In England these machine were sold under the name Knitmaster, now Silver Reed. Yes it will use punch cards and also has a knit radar system that takes sheets with garment designs on them. The sponge bar is in a slot at the front/underside of the needle bed. If you put a pencil in the slot you can push it out enough to grab the other end and then pull. When you put it back in make sure that you put it back the same way up and that you hold the needles down with a flat edge [needle selector rule] as you do it. You can get all the different attachments for it that Brother machines have. You do need to buy a lace carriage for these machines, the carriage for this machine will select and knit the lace with one movement. They are a lovely machine and as Silver Reed are still being made parts are easily obtained from dealers. Search on line using the Knitmaster as well as Singer name and I am sure that you will find more info.


----------



## euvid (Apr 2, 2011)

Go on eBay. I always see the manuals for sale. It is a set of 3. One is for setting up the machine and how to use it with step by step instructions, the 2nd is pictures of the pattern cards and what types of stitches they do and the third is on knitting garments.. Get the manual first and then you will know what you need. 
Again on eBay there is a dealer Leanco who has the sponge bars at an excellent price. Tell him which machine you have, and he most of the parts you need. Look for punchcardsthere also. you need 24 stitch cards and any brand will work. HK Knits has sets of Brother cards that would be good. The numbers and cards are different than the ones that come with the SInger so you won't be able to use them like the manual says but it should help you get started. You do need the ones that came with the machine.

SOme dealers may have them from machines they used for parts. Daisey knits, Newtons yarns.com , 
Watch the video's on you Tube and go thru the main manual step by step doing all the samples they have you make and you should be fine. 
http://www.customknitsmfg.net/studioknittingmachines.html try these stores.


----------



## susieknitter (Jul 14, 2011)

Euvid has given you good advise. I know the places over here that you would get parts etc but wasn't sure of those in America. Euvid is right in saying that you can use Brother Punch cards. The only difference is that a Brother machine reads the card 7 rows below row one [the set up row] and Knitmaster/Singer only 5 rows below. This just means that if you are using a Brother card you need the set up row to be 2 rows before the number one.


----------



## siewclark (Feb 10, 2011)

Why don't you try looking at the free SK360 manuals.
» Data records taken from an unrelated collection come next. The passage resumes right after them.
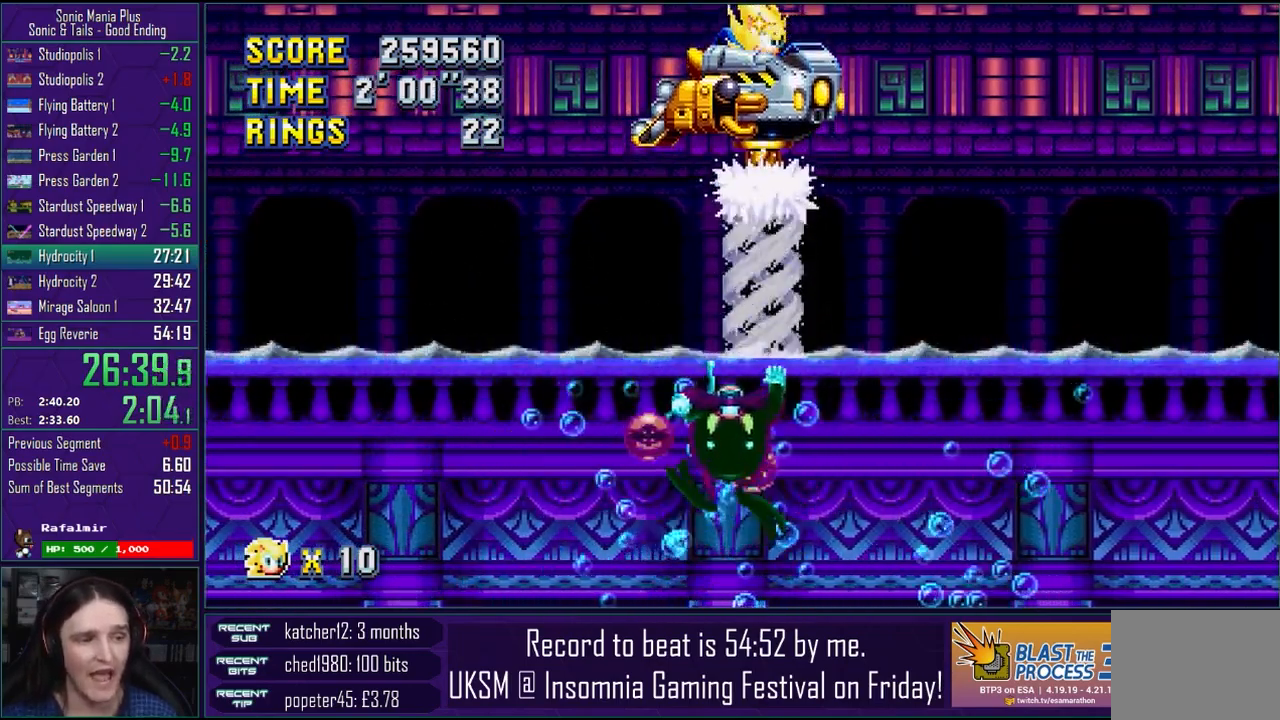
{"buttons": ["CROSS"], "left_stick": "center", "right_stick": "center", "events": []}
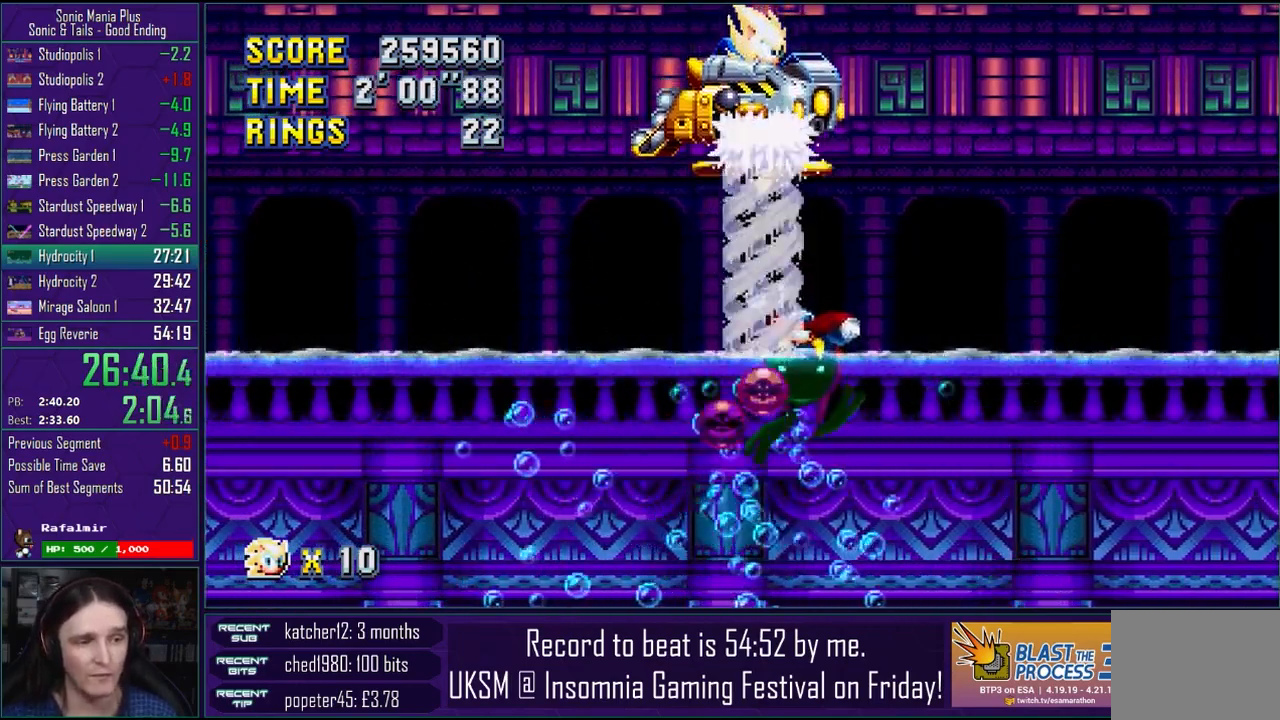
{"buttons": ["CROSS"], "left_stick": "center", "right_stick": "center", "events": []}
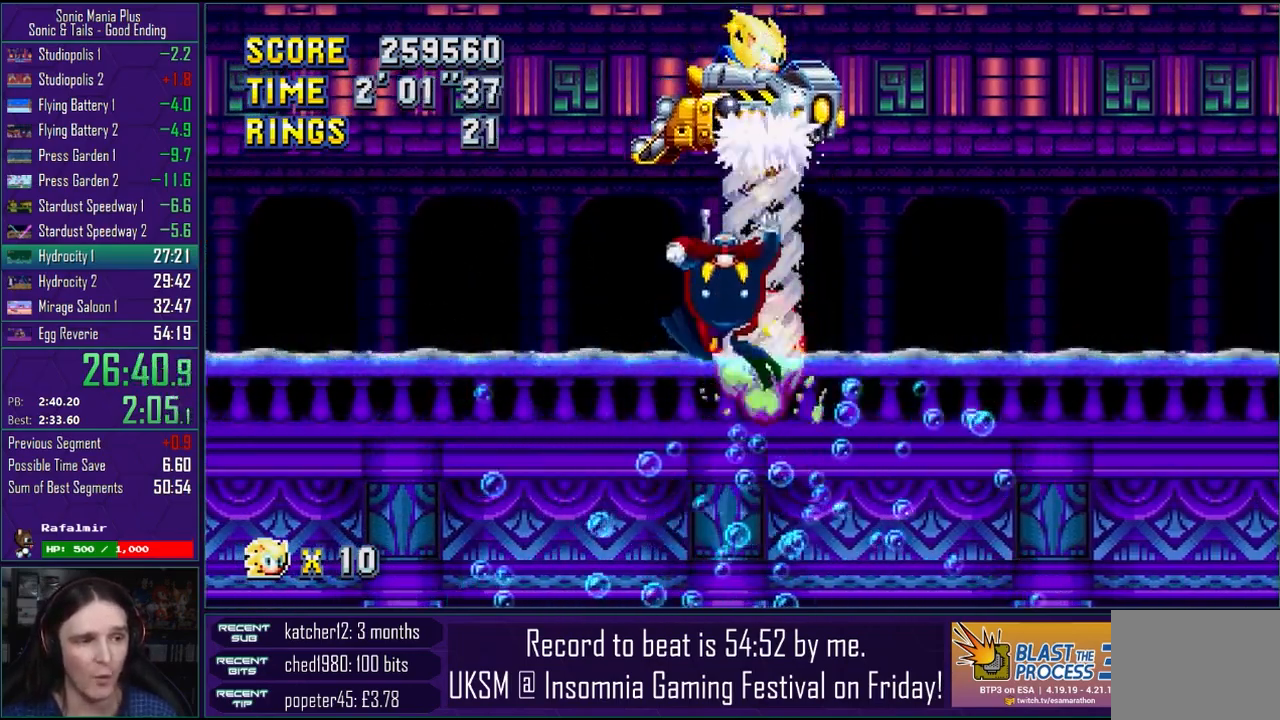
{"buttons": ["CROSS"], "left_stick": "center", "right_stick": "center", "events": []}
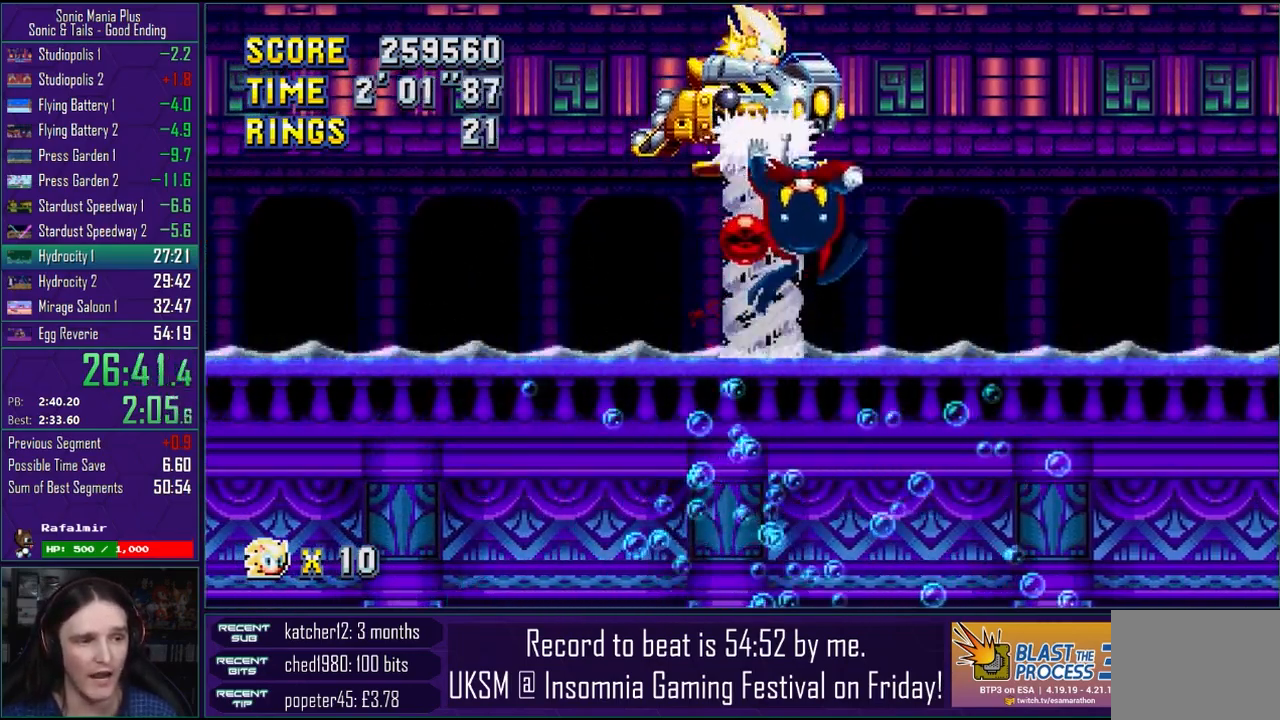
{"buttons": [], "left_stick": "center", "right_stick": "center", "events": [[450, "CROSS", "up"]]}
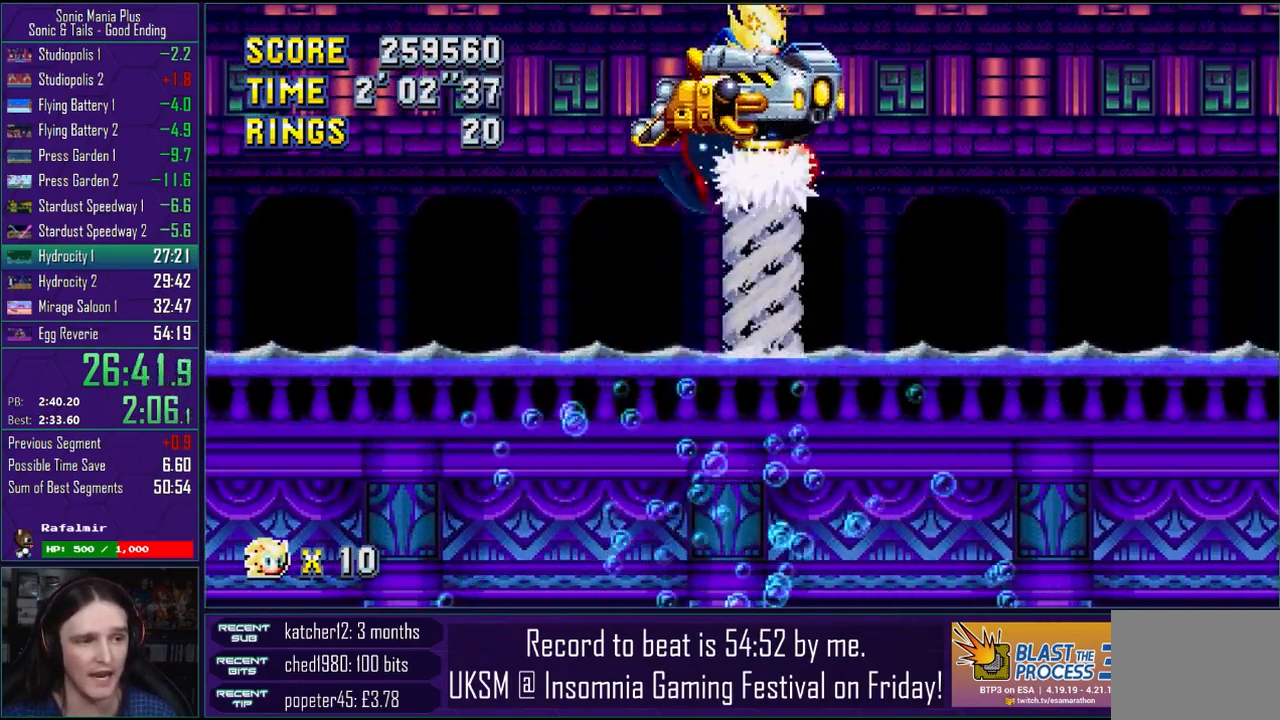
{"buttons": [], "left_stick": "left", "right_stick": "center", "events": [[167, "left_stick", "left"]]}
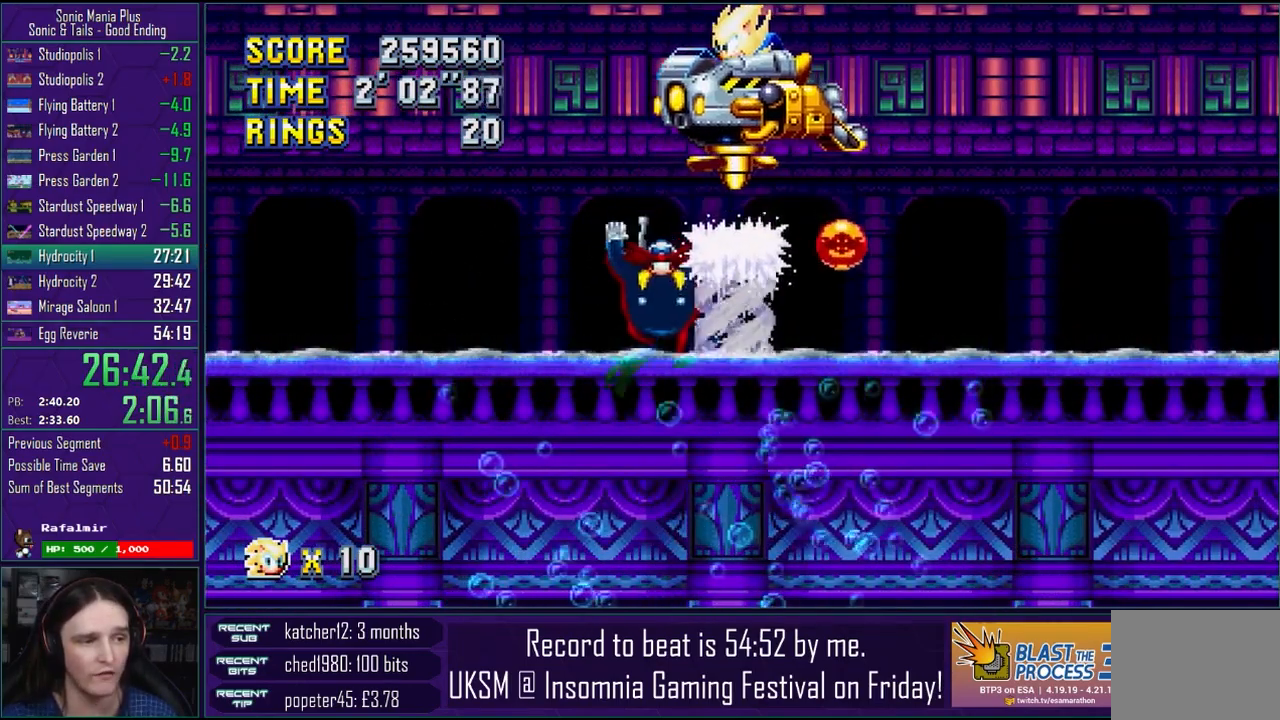
{"buttons": [], "left_stick": "left", "right_stick": "center", "events": []}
I think it is not much difference than the SK700.
http://knittsings.com/knitting-machine-manuals/
I bought a roll of punchcards from Sunny Choi. 
http://www.ebay.com/itm/Blank-Punchcards-Roll-Brother-Singer-Silver-Reed-Knitting-Machine-KH860-SK280-/390349068421?pt=AU_Knitting&hash=item5ae29e1885
For Brother knitting machines - the first row is card row number 3.
For Singer/Studio/Knitmaster/Silver Reed machines - the first row is card row number 1.
http://www.theknittingcloset.com/cat_punchcard.cfm


----------



## NogginKnits (Mar 13, 2011)

Thank you for your info


----------



## NogginKnits (Mar 13, 2011)

Thank you for this information. I have decided to try to refurbish my sponge bar.


----------



## NogginKnits (Mar 13, 2011)

Thank you so much for your help! All this information is going to help me out so much!


----------



## recheval1 (Jun 9, 2013)

bonjour je possede une machine a tricoter singer modele 700 double fonture je voudrais savoir ou trouver des patrons ou medeles pour ma machine merci de me repondre en francais si possible


----------



## Tallie9 (Jul 24, 2012)

Here's the site to download a free Operational Manual for your 700 :

https://www.box.com/s/3g5d0rq9q7/1/73555851/659106905/1


----------